Avez-vous appris des choses pendant ces années de constitution et de défense du dossier ?

Beaucoup, oui.
Des points historiques qui n’étaient pour moi que des mots sont devenus une réalité. Lire entièrement le panégyrique d’Eumène (Rhéteur Romain né vers 260 à Autun et mort vers 311) ou le fameux édit de Philippe Le Hardi qui, en 1395 bannit le gamay de Bourgogne, est fantastique. On se rend alors compte à quel point on s’inscrit aujourd’hui dans la continuité de quelque chose qui existe et chemine depuis très longtemps, qui est plus grand que nous et qui nous dépasse. J’espère que la candidature des climats participera à la transmission des savoir-faire et des bons usages de la
philosophie bourguignonne du vin.

 

On dit les vignerons bourguignons individualistes. Pourtant, la mobilisation a été forte depuis le début de la candidature et les oppositions finalement plutôt discrètes. Cela a été une bonne surprise pour vous ?

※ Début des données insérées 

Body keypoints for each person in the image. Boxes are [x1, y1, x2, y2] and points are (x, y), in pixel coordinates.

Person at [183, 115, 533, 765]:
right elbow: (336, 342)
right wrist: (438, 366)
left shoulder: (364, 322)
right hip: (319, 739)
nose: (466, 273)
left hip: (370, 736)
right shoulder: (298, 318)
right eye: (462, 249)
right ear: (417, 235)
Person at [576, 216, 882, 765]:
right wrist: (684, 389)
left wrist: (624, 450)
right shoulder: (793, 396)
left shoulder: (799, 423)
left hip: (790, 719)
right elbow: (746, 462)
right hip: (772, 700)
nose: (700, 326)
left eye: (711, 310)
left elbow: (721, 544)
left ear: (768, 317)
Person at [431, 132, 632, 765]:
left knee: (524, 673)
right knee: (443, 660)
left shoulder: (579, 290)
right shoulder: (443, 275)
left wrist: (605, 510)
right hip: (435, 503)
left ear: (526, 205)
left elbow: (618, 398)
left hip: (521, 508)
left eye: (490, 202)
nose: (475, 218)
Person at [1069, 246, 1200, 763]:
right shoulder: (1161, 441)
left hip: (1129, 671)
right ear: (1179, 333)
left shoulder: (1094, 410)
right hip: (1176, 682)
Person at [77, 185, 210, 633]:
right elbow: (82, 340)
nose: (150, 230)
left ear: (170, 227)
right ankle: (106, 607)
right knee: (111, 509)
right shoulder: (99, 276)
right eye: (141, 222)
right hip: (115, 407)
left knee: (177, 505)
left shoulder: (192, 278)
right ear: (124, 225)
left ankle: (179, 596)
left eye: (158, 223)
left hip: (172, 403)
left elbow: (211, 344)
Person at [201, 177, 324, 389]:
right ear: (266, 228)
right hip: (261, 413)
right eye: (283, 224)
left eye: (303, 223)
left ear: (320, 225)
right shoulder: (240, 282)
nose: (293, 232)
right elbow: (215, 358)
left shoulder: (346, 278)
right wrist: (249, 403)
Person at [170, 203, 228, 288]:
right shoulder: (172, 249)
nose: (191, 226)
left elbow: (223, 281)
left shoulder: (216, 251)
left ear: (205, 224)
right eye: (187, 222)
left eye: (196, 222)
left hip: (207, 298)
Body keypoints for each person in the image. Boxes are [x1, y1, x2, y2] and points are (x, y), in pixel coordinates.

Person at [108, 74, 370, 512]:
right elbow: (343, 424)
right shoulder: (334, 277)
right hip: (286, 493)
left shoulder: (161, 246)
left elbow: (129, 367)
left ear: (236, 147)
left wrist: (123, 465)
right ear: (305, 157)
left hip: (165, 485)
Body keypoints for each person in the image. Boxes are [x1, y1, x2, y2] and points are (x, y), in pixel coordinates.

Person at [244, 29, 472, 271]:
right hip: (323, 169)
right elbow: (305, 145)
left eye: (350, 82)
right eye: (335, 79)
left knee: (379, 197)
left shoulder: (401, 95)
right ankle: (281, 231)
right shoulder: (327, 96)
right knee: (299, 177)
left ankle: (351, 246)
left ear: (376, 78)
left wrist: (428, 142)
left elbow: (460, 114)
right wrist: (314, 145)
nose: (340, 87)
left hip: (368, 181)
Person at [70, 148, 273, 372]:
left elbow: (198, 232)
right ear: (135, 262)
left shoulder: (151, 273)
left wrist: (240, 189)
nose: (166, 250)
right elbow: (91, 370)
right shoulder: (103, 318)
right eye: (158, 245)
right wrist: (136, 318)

Le vigneron bourguignon est quelqu’un qui se plaint de ne pas être informé, ne vient pas quand on veut l’informer, mais qui finalement est plutôt bien informé. Il se plaint beaucoup, mais il suit les choses. Cette candidature concerne directement son outil de travail. Je pense que beaucoup avaient peur que la candidature aboutisse à figer les choses, mais tout le monde a compris maintenant, je l’espère, que l’objectif est de mettre en valeur, de protéger, de perpétuer et pas de bloquer. Je crois qu’au fond d’eux-mêmes, les vignerons savent qu’ils ne sont que des gardiens, des dépositaires de ce qui a été construit par les générations précédentes. C’est leur ADN. C’est pour cela que le fil conducteur de tout le travail des équipes qui se sont  mobilisés sur le plan de gestion, a été : nous avons une Valeur Universelle exceptionnelle, il faut la protéger, la défendre, mais en aucun cas la figer.

 

Propos recueillis par Christophe Tupinier

*Ancien régisseur du domaine du Clos de Tart, à Morey-Saint-Denis (21).

Les dates du dossier des climats de Bourgogne
Novembre 2006 : Lancement du dossier en novembre 2006 lors de la Vente des Vins des Hospices de Beaune.

Avril 2007 : Constitution de l’association pour l’inscription des climats du vignoble de Bourgogne au patrimoine de l’Humanité et étude de faisabilité.

Mars 2008 : Création du Comité scientifique.

Juin 2009 : Publication par les EUD (Editions Universitaires de Dijon) des contributions scientifiques validant la Valeur Universelle Exceptionnelle des Climats.

2009 : Création des commissions de gestion.

Avril 2011 : « Marche des Climats » et signature de la charte territoriale.

Juin 2013 : « Climats on the Roc » aux carrières de Comblanchien.

Janvier 2014 : La France retient officiellement la candidature des climats de Bourgogne.

4 juillet 2015 : Vote des vingt et un membres du comité du patrimoine mondial de l’Unesco.